Writer: Amber Lynn ReynoldsAmber Lynn Reynolds

When the matriarchal glue dies, does the patriarchy fall with it? How can the patriarchy remain when there’s no matron? After bearing vines of fruit so wide, who can tell who is the head and who is the body anymore? When the earth turns to flames and ashes, does the Father fall with it? If there’s no daughter standing left, holy, does the Father


die a lonely man? Was he ever the holy one to begin with? It seems my ancestors have forgotten themselves, and I was frightened that when I die, all that will remain is what others have remembered about myself. Are we really this disposable? Is everything she clung to, going to die with her? Inevitably, the timely slow departure of my grandmother’s memory, masking itself as her soul, paired with my fast departure from faith, has me wondering if the irony itself is a sign of God’s existence that’s been planned since I was knitted in her womb. I know her soul remembers, but her smiling eyes can appear blank. Every time I close my eyes, I let the memories I wish she still had, roll over me. I wish she could see what I see, but I know this is her soul just giving the memories back to me to keep for us both. Every part of her runs through me. If we could just close our eyes together, just one last time, to watch them float on by together, I wonder how different we’d see them. I wonder if her intentions were transformed by the time they reached me. I wonder if I learned them differently than she intended. I wonder if she sees her mistakes in me. I wonder if I’m everything she never could be. If we could just sit and watch, we’d see each other in the kitchen. By serving us, she taught us to serve others. No shortcuts, her hands of leather prepared our days, with no complaints. Her busy hands are now mine. Every fond memory of her though, is uniquely tied to the quiet knowing of a paternal absence in my own life. Her desperation for me to see love where it wasn’t, bled true through every faucet of her acts of service. I was never sure of my father’s love, but I knew that God existed; she held me in her arms.
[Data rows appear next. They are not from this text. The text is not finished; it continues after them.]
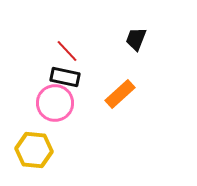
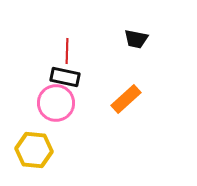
black trapezoid: rotated 100 degrees counterclockwise
red line: rotated 45 degrees clockwise
orange rectangle: moved 6 px right, 5 px down
pink circle: moved 1 px right
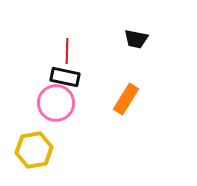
orange rectangle: rotated 16 degrees counterclockwise
yellow hexagon: rotated 15 degrees counterclockwise
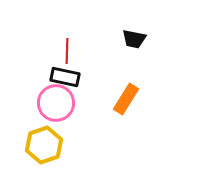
black trapezoid: moved 2 px left
yellow hexagon: moved 10 px right, 5 px up; rotated 9 degrees counterclockwise
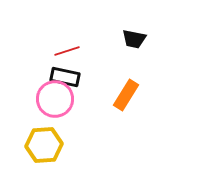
red line: rotated 70 degrees clockwise
orange rectangle: moved 4 px up
pink circle: moved 1 px left, 4 px up
yellow hexagon: rotated 15 degrees clockwise
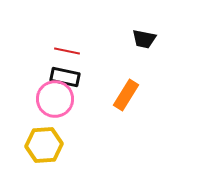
black trapezoid: moved 10 px right
red line: rotated 30 degrees clockwise
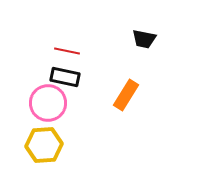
pink circle: moved 7 px left, 4 px down
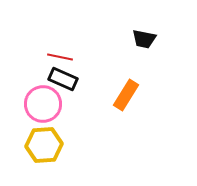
red line: moved 7 px left, 6 px down
black rectangle: moved 2 px left, 2 px down; rotated 12 degrees clockwise
pink circle: moved 5 px left, 1 px down
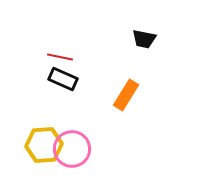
pink circle: moved 29 px right, 45 px down
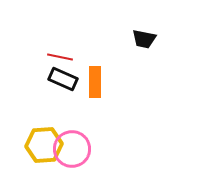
orange rectangle: moved 31 px left, 13 px up; rotated 32 degrees counterclockwise
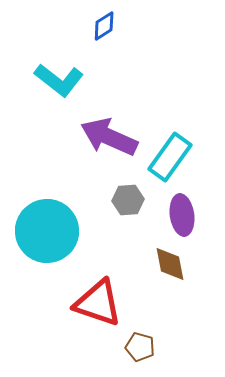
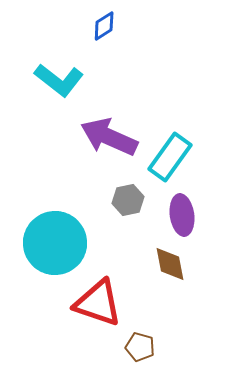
gray hexagon: rotated 8 degrees counterclockwise
cyan circle: moved 8 px right, 12 px down
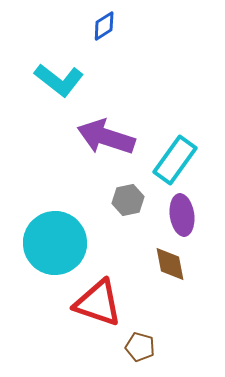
purple arrow: moved 3 px left; rotated 6 degrees counterclockwise
cyan rectangle: moved 5 px right, 3 px down
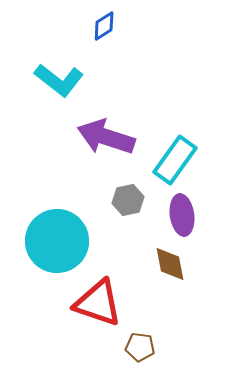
cyan circle: moved 2 px right, 2 px up
brown pentagon: rotated 8 degrees counterclockwise
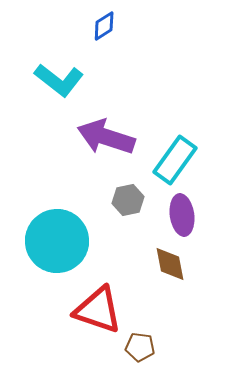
red triangle: moved 7 px down
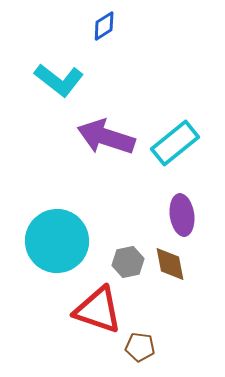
cyan rectangle: moved 17 px up; rotated 15 degrees clockwise
gray hexagon: moved 62 px down
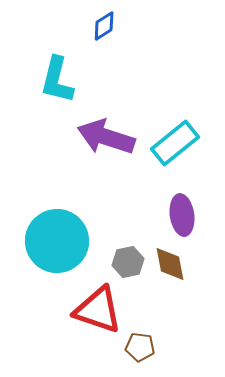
cyan L-shape: moved 2 px left; rotated 66 degrees clockwise
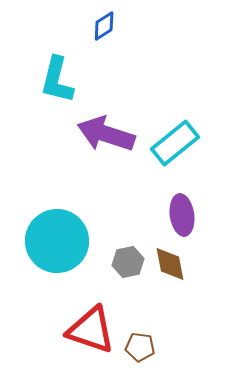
purple arrow: moved 3 px up
red triangle: moved 7 px left, 20 px down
If there is only one way to please such a jealous God, my grandmother is it. If you could remember what she can’t, you’d see every sin she carried for everyone around her. I’m certain she thought their mistakes could die with her and she could let the love continue to live on. My soul hasn’t forgotten though. Those who create and carry and give life, are the receivers. When two lovers come together in conception, there is a transfer of energy, burdens, and joys. One has to give and one has to receive. No relief comes without unloading. My grandmother has received so much of what has been unloaded onto her, from the womb she came from, to what she has taken on in her own womb, and then what she has birthed from her womb. I think she took on so much in place of those who came before and after her, and tucked it back to deal with it later. After feeding the animals, after the dishes, after slew of children are asleep, after the husband is drifted off. But the time never truly comes. She goes into worship, and gives her last drops of herself back into the God that only perpetuates the same system of depletion. I came from that wounded womb. Why do I see a saint begging for grace? Is it all for nothing? I didn’t know that I would have what others would need and no way to get it to them. Do we really serve a God who can have the ability to give relief but doesn’t lose any sleep over their cries? I have brought life into this world now, the way my grandmother showed me how, and I know that God exists, because I held them in my arms. And then I had to figure out how to not hate him. I worshipped these boys before they came from me, the way my grandmother worshipped my father, his father, and our father above us. How can these men deplete us to keep their fires lit? Will they be there in the end? How can they break their own rules and toss us to the embers? We can serve you until we die, and we still suffer in the end. You know, without us, they can’t be above us. There is no God without sinners. There is no father without a daughter.



I could choose to believe in this God thing with her, but I’d have to tell him I hate him. I’d have to tell him I wish he’d die. I’d have to tell him I think grandma’s better than him. I’d have to tell him she cared for his children when he didn’t. And I’d have to tell him I have a vengeful acts of torture reserved for every cry of her pain. I will make him feel what I feel. If he’s a God I am too, and I’m better at it.


But it’s not true. There is no heaven, and there is no hell. But there is a word, and we like to use it to give a name to beauty, resilience, and unconditional love. I’m not sure you’ll find it any ancient books. But I do know God exists, I’ve held her in my arms. The opportunities to feel this embrace is slipping, but one thing I know about God, is if he is real, then I’m God too, and this embrace will transfer to every sinner from my womb that I will spend my life worshipping, too.


If we could close our eyes and remember together just one more time, I’d let her see everything she forgot is still right here. I'll be remembering for the both of us.